Yes. So actually – it’s a good question, Ross. In the first quarter, the changes that we made really were enacted very close to the end of the quarter. And we talked about them then on our call for Q4, which is not until late in the quarter during Q1. So some of the cost of those changes will actually add to some of the expense in Q2. Other changes that we made, we will see a more immediate effect. So I would say the overall effect in Q2 will be a little bit more muted, but we do expect cash burn to come down in Q2. So rather than the $5 million that we saw in the last quarter and pretty consistently in a few quarters before that, it’s probably more like in the $3 million to $4 million range in the second quarter. And then as we get into Q3 and Q4, we should see the full benefit of the changes. And we will also start to see some of the, I think, increased productivity that you referred to before associated with some of these partnerships.

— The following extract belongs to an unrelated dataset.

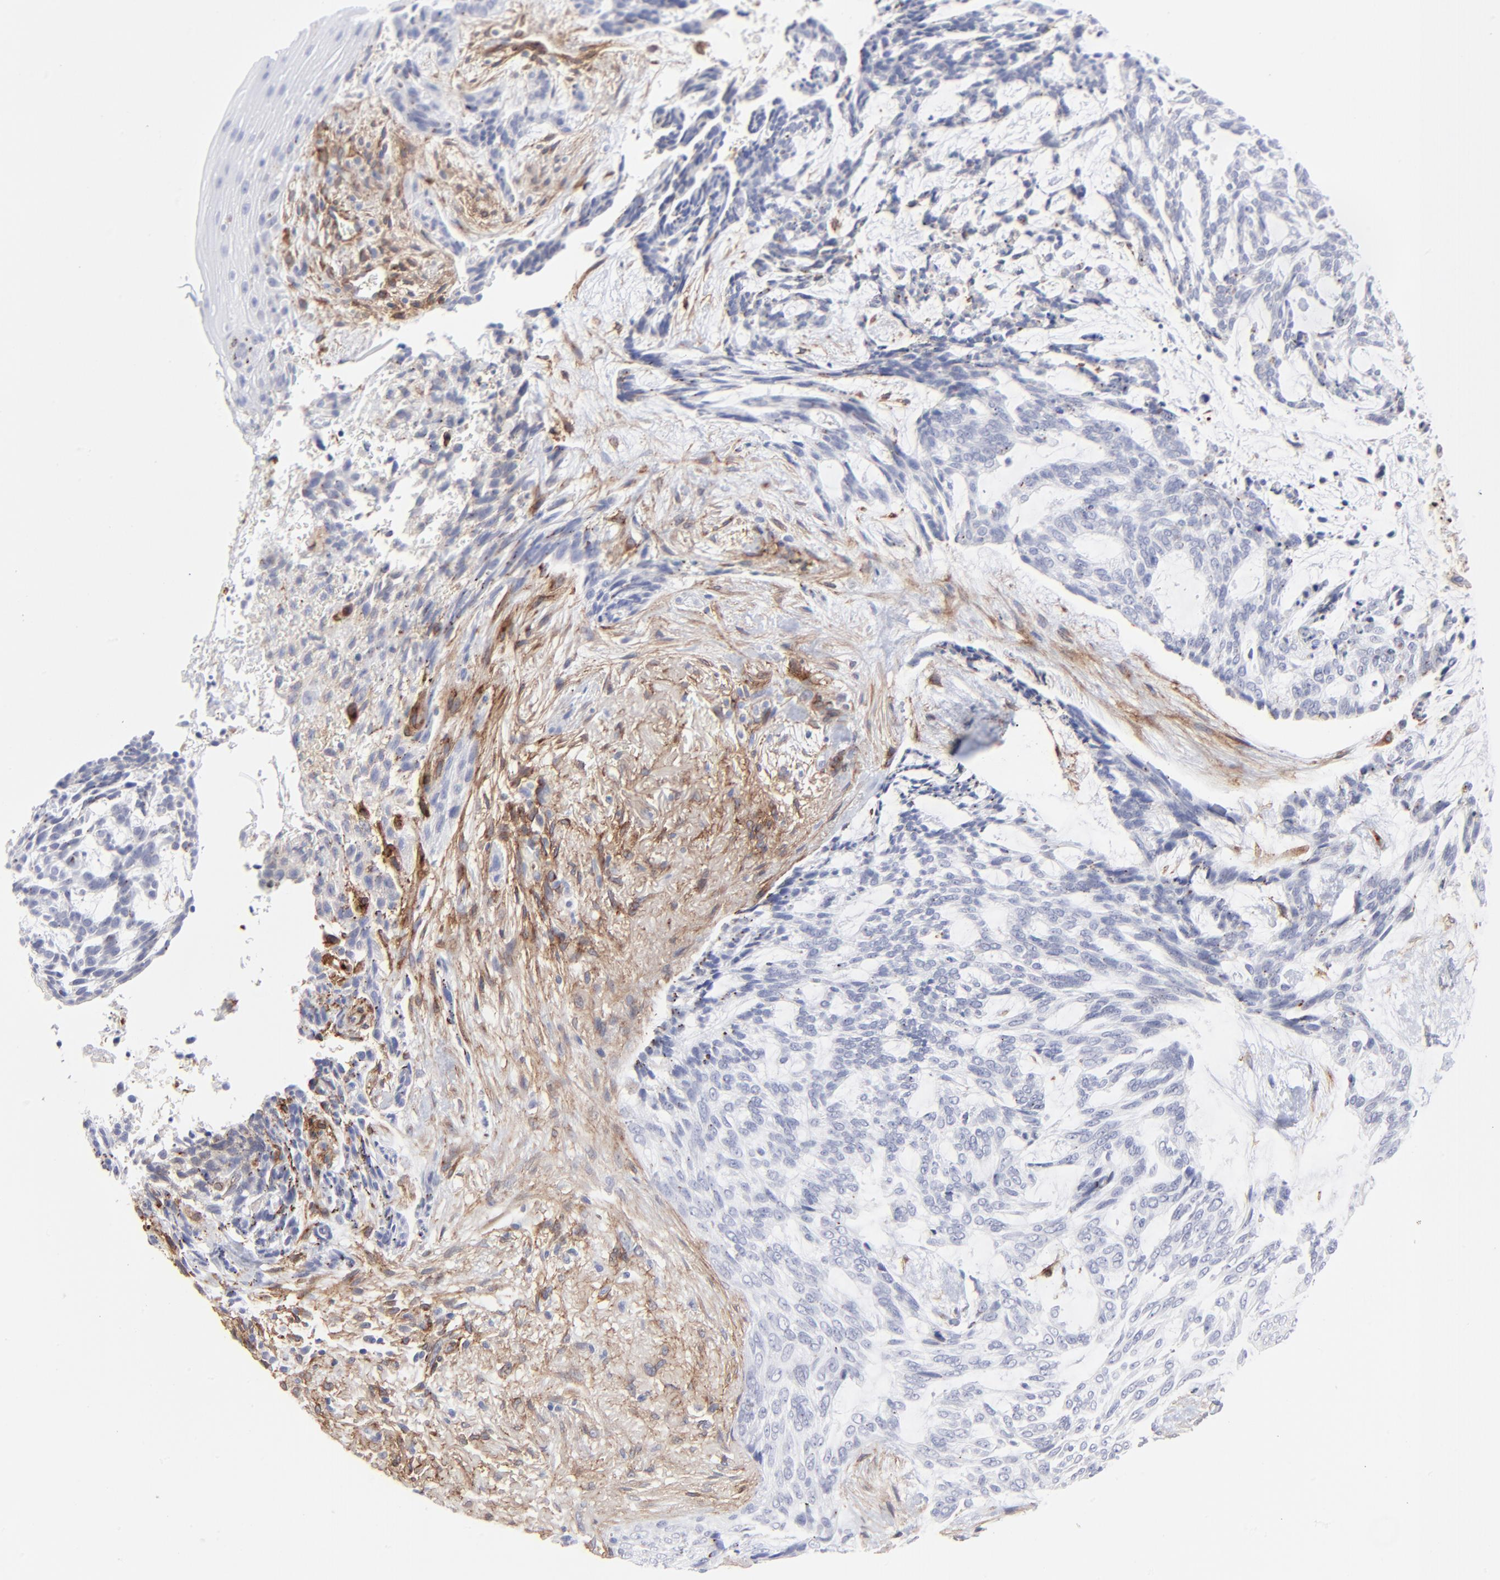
{"staining": {"intensity": "negative", "quantity": "none", "location": "none"}, "tissue": "skin cancer", "cell_type": "Tumor cells", "image_type": "cancer", "snomed": [{"axis": "morphology", "description": "Normal tissue, NOS"}, {"axis": "morphology", "description": "Basal cell carcinoma"}, {"axis": "topography", "description": "Skin"}], "caption": "A photomicrograph of skin cancer (basal cell carcinoma) stained for a protein displays no brown staining in tumor cells.", "gene": "PDGFRB", "patient": {"sex": "female", "age": 71}}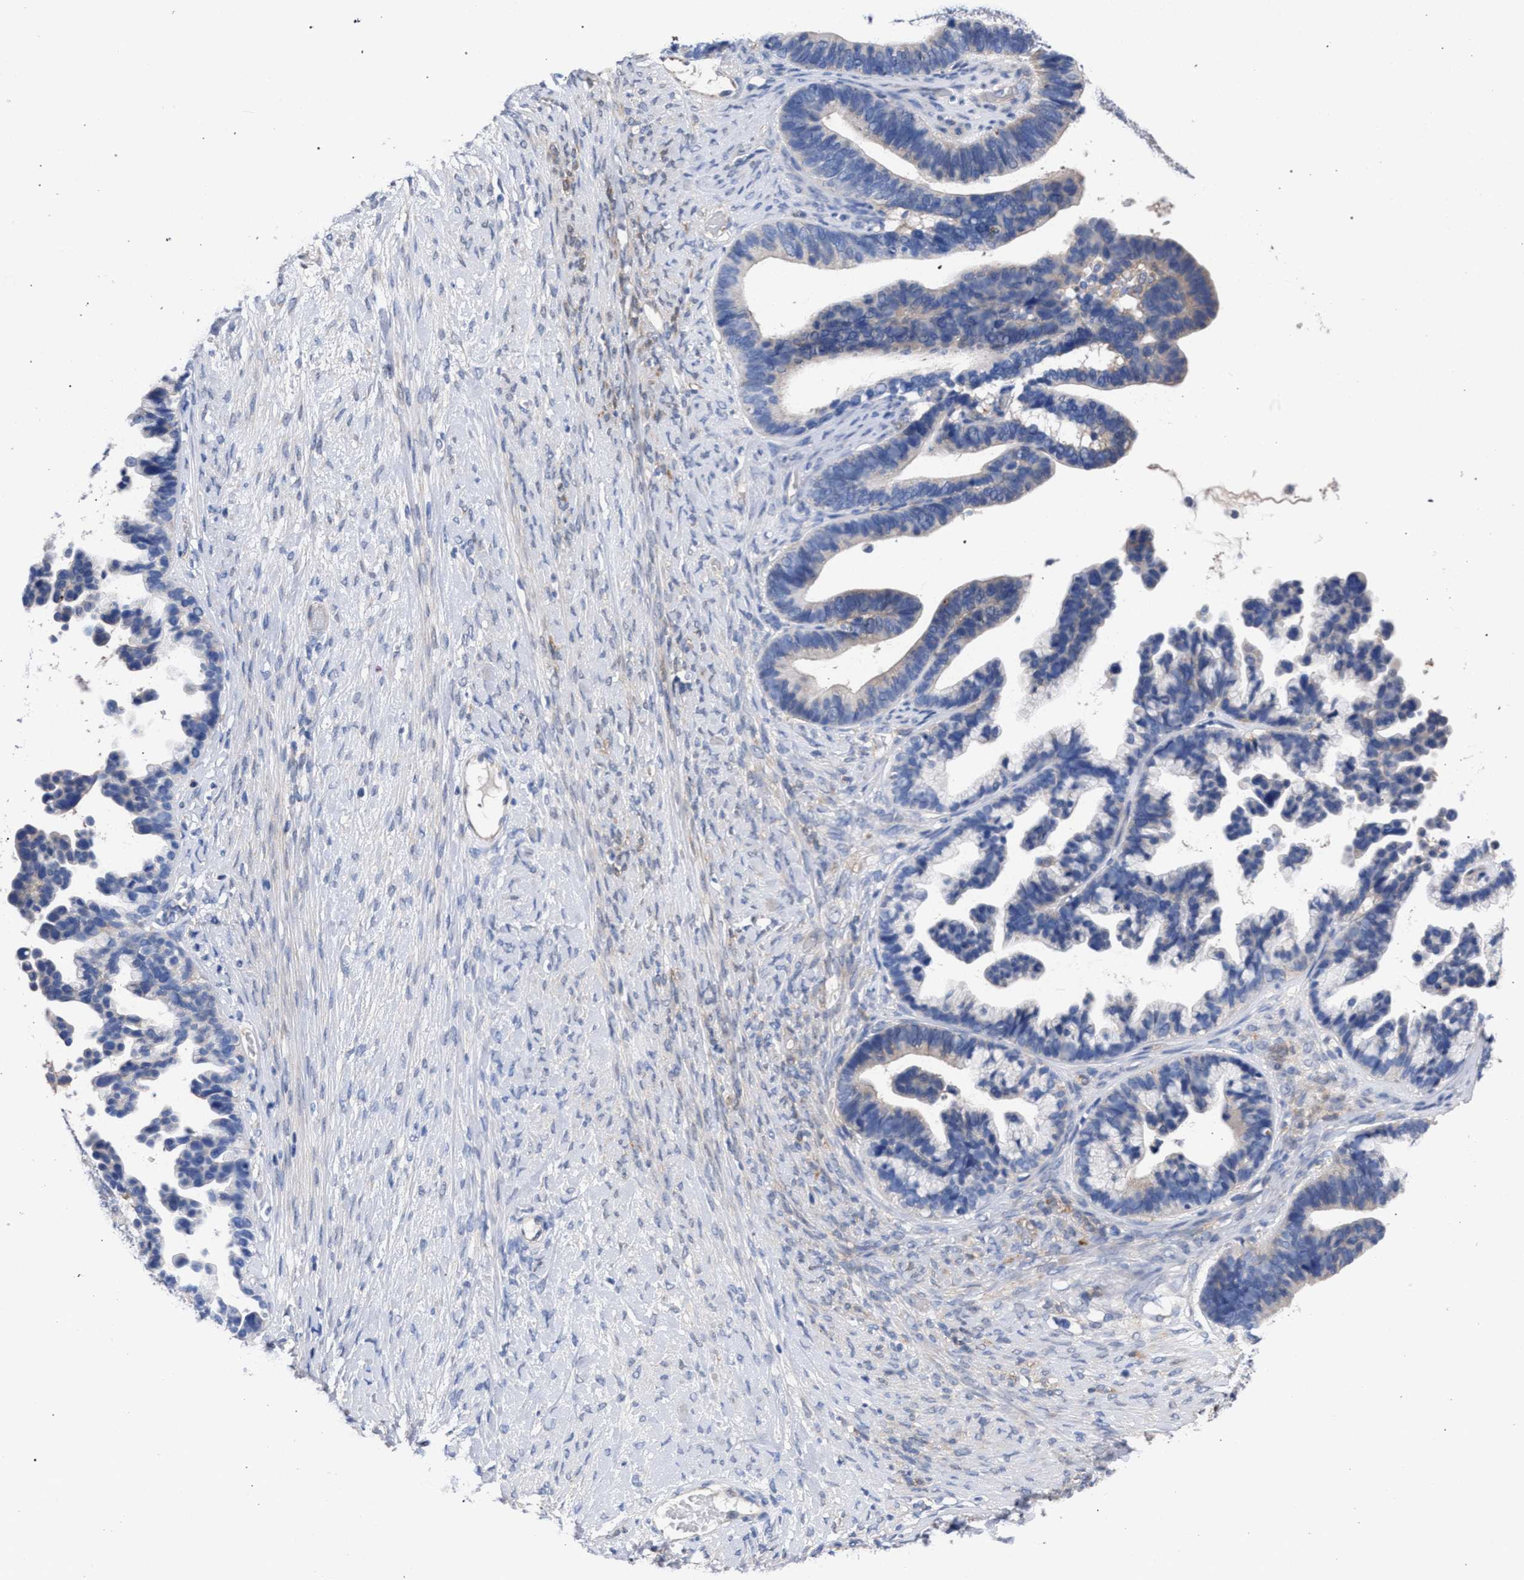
{"staining": {"intensity": "negative", "quantity": "none", "location": "none"}, "tissue": "ovarian cancer", "cell_type": "Tumor cells", "image_type": "cancer", "snomed": [{"axis": "morphology", "description": "Cystadenocarcinoma, serous, NOS"}, {"axis": "topography", "description": "Ovary"}], "caption": "Immunohistochemical staining of serous cystadenocarcinoma (ovarian) demonstrates no significant staining in tumor cells.", "gene": "GMPR", "patient": {"sex": "female", "age": 56}}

Those will really hit, I’d say, in Q3 and Q4. And at that point, I would expect our cash burn to be down significantly from where it’s been in the past. And as I mentioned in the prepared remarks, we would expect it to be about half of the $5 million level. So in other words, in the $2 million to $3 million per quarter range.

Ross Osborn

Analyst

Okay. Great. Thanks for taking my questions and congrats again on the strong quarter.

Matt Ferguson

Analyst

Thanks, Ross.

Randy Mills

Analyst

Hey, thanks, Ross.

Operator

Operator

And that was our last question. Ladies and gentlemen, this does conclude today’s teleconference. We thank you for your participation. You may now disconnect your lines at this time, and have a great day.